Em entrevista diretor da Cosulati fala sobre o futuro da Cooperativa

Trabalhar com transparência e fazer com que o associado se sinta efetivamente o dono da cooperativa, esse é o lema da nova gestão da Cosulati quem tem muitos desafios pela frente.

Em entrevista à Rádio Universidade de Pelotas no dia 20 de julho, o atual presidente administrativo da Cooperativa Sul-Rio Grandense de Laticínios (Cosulati), Airton Seyffert falou sobre os primeiros meses do plano de reestruturação da cooperativa, as dificuldades e os avanços nesse início de sua gestão.

Com a experiência necessária, Aytorn foi escolhido em assembleia pelos associados em novembro de 2016. Filho de pequeno produtor, ele conta na entrevista que já atuava na cooperativa como diretor da indústria e postos de resfriamento (três no estado), com vasto conhecimento sobre a cadeia do leite.

Fundada em 1943 após da fusão da Coolapel/Colacti, a Cosulati começou a viver os seus piores momentos no ano passado, com o fechamento de unidades e o grande número de funcionários que foram demitidos, deixando produtores rurais com diversas dívidas e funcionários sem receber, num saldo negativo que chegou a mais de R$ 180 milhões.

Nesta nova fase da instituição, o foco é o aumento da produção de leite, tanto dos associados, como de parcerias de outras cooperativas e a prestação serviços.

Atualmente já se trabalha com a recepção de 400 mil litros de leite por dia, e a capacidade total chega a 650 mil litros. “Estamos entrando na safra, neste período começa a aumentar a produção, estamos focando no leite para fazer a reestruturação, com essa matéria prima a gente sai da crise”, defendeu o executivo.

Dívidas

Seyffert relata que o principal objetivo da Cosulati é sanar as dívidas que tem com os produtores, já que muitos tinham na comercialização para a cooperativa a única fonte de renda familiar.

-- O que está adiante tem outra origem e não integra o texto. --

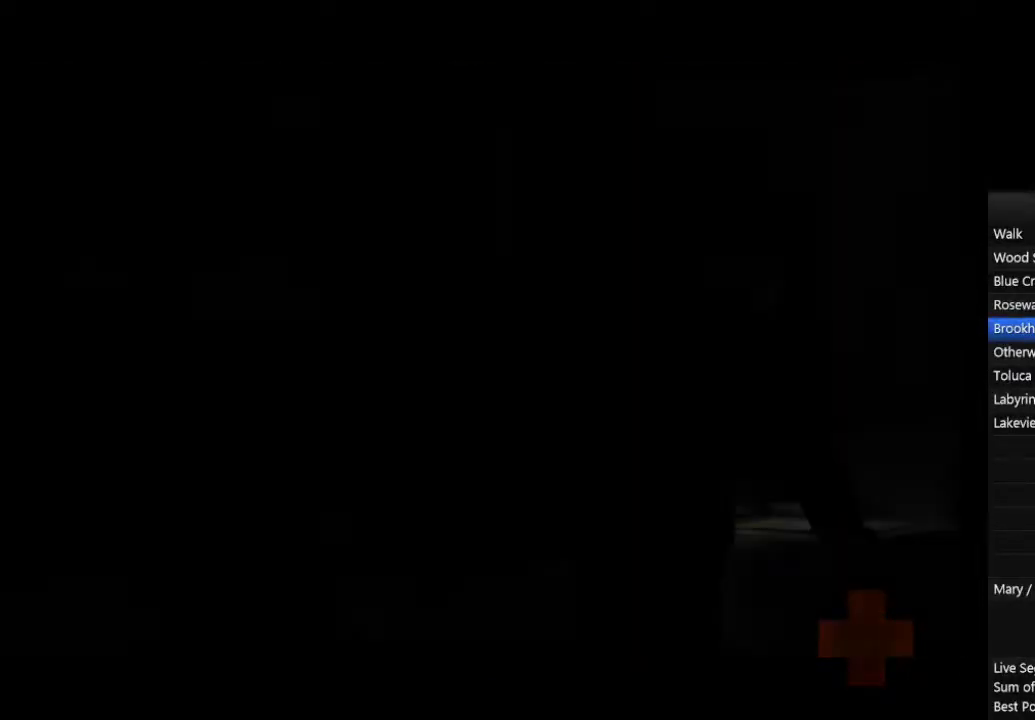
{"buttons": ["CIRCLE", "R2"], "left_stick": "left", "right_stick": "center", "events": [[400, "left_stick", "left"], [433, "R2", "down"]]}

Além de concluir os pagamentos atrasados dos funcionários que foram demitidos.

“O passivo em atrasado que chegava a R$ 5 milhões, reduziu para menos de 50% deste valor. Desde abril está se pagando o produtor em dia, e para o início da safra já estamos buscando a contratação de pessoas”, comemorou.

A cooperativa segue repassando aos produtores, ração, sementes e toda parte de medicamento, mas não atua mais como um agente financiador, para isso servem os bancos que possuem condições muito melhores ao pequeno produtor, colocou Airton.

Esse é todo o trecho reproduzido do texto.